On her return to Ireland, Comerford settled in Wexford, where she ran a poultry farm, which provided her with enough money to eke out a very meagre living. With few opportunities to travel to Dublin, she became isolated from her political associates there. She managed to attend the 1926 Sinn Féin ard fheis, representing Leinster, and for the first time found herself on the executive. In that year she received a nine-month jail sentence for her attempt to influence juries in republican trials. In 1935 she began her long association with the Irish Press, and her editorship of the ‘Woman’s Page’; in the years that followed she paid off the extensive debts she had accumulated while farming in Wexford. Although she wrote for the IRA’s journal War News during the 1930s, she is said to have disagreed with much of the content. She severed her formal links with the republican movement in 1941 in response to the controversy surrounding the IRA court martial of Stephen Hayes, as she had maintained his innocence. In subsequent years she remained politically active through her involvement with the Anti-Partition League and the Mansion House committee.

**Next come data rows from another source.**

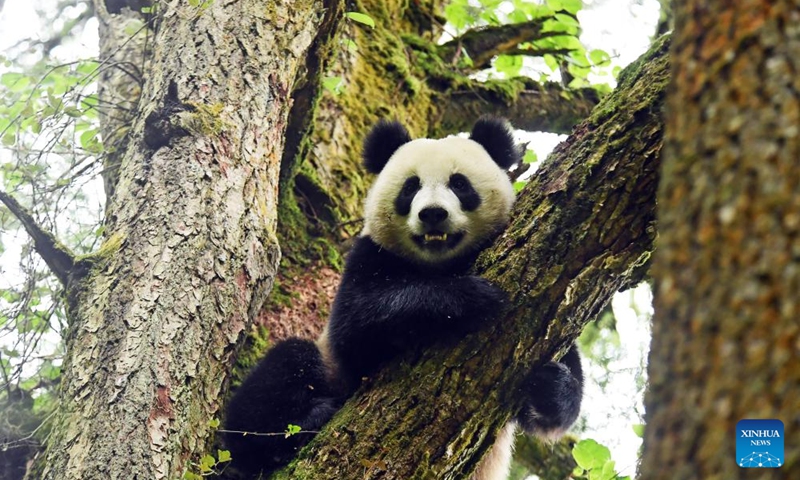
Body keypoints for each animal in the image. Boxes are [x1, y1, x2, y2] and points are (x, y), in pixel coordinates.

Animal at [222, 117, 584, 480]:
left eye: (459, 184)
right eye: (411, 187)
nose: (433, 214)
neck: (439, 263)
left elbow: (562, 384)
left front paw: (551, 384)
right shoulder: (369, 256)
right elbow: (357, 324)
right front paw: (471, 297)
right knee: (277, 377)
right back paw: (291, 430)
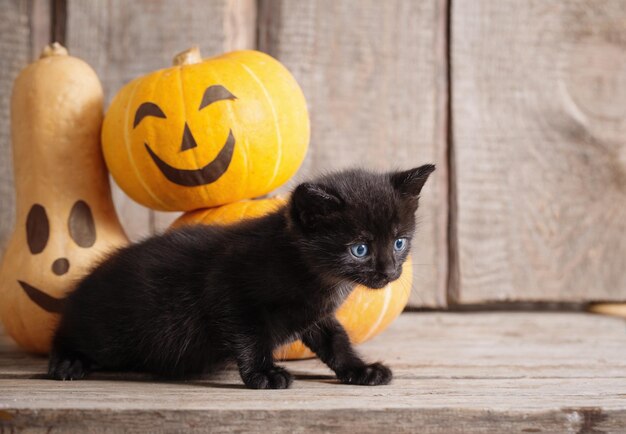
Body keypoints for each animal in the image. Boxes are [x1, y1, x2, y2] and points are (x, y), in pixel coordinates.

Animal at [47, 164, 434, 388]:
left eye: (399, 242)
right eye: (360, 249)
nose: (389, 272)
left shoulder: (314, 315)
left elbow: (335, 340)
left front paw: (359, 369)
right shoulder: (228, 289)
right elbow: (249, 336)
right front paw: (263, 373)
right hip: (108, 332)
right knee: (68, 334)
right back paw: (68, 361)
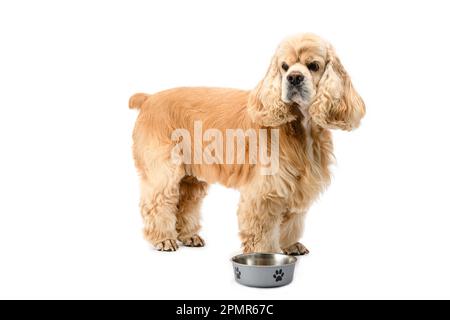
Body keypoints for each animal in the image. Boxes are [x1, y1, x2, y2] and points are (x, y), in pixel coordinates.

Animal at [128, 31, 364, 254]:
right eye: (284, 66)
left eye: (313, 65)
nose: (294, 78)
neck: (300, 126)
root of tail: (149, 98)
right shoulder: (265, 189)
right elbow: (262, 229)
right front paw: (264, 253)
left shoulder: (297, 185)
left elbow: (292, 221)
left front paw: (290, 245)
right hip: (164, 169)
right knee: (157, 202)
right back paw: (163, 239)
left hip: (191, 176)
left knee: (186, 202)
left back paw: (189, 236)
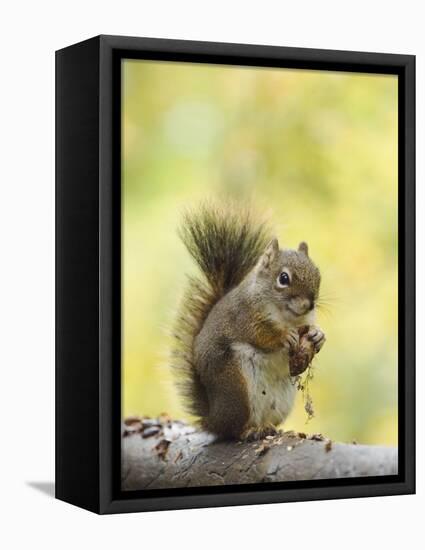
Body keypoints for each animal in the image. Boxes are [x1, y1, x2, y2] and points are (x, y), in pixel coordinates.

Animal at [171, 205, 322, 442]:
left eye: (318, 275)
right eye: (284, 278)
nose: (308, 304)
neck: (286, 316)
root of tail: (212, 419)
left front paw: (318, 335)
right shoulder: (243, 316)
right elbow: (259, 335)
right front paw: (284, 336)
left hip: (281, 402)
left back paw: (271, 429)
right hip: (236, 386)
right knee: (232, 430)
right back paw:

She retired as a full-time journalist in 1964 to concentrate on compiling information on the republican movement, and in 1969 published The first dáil. She was again before the courts in 1976 for her attendance at a banned Sinn Féin rally in Dublin. Convicted and fined £10, she offered to serve a prison sentence. She died 15 December 1982 at her home in Sandyford, Dublin, and was buried beside her friend Dom John Francis Sweetman at Mount St Benedict, near Gorey, Co. Wexford. Her unpublished memoirs and other papers are held in UCD archives.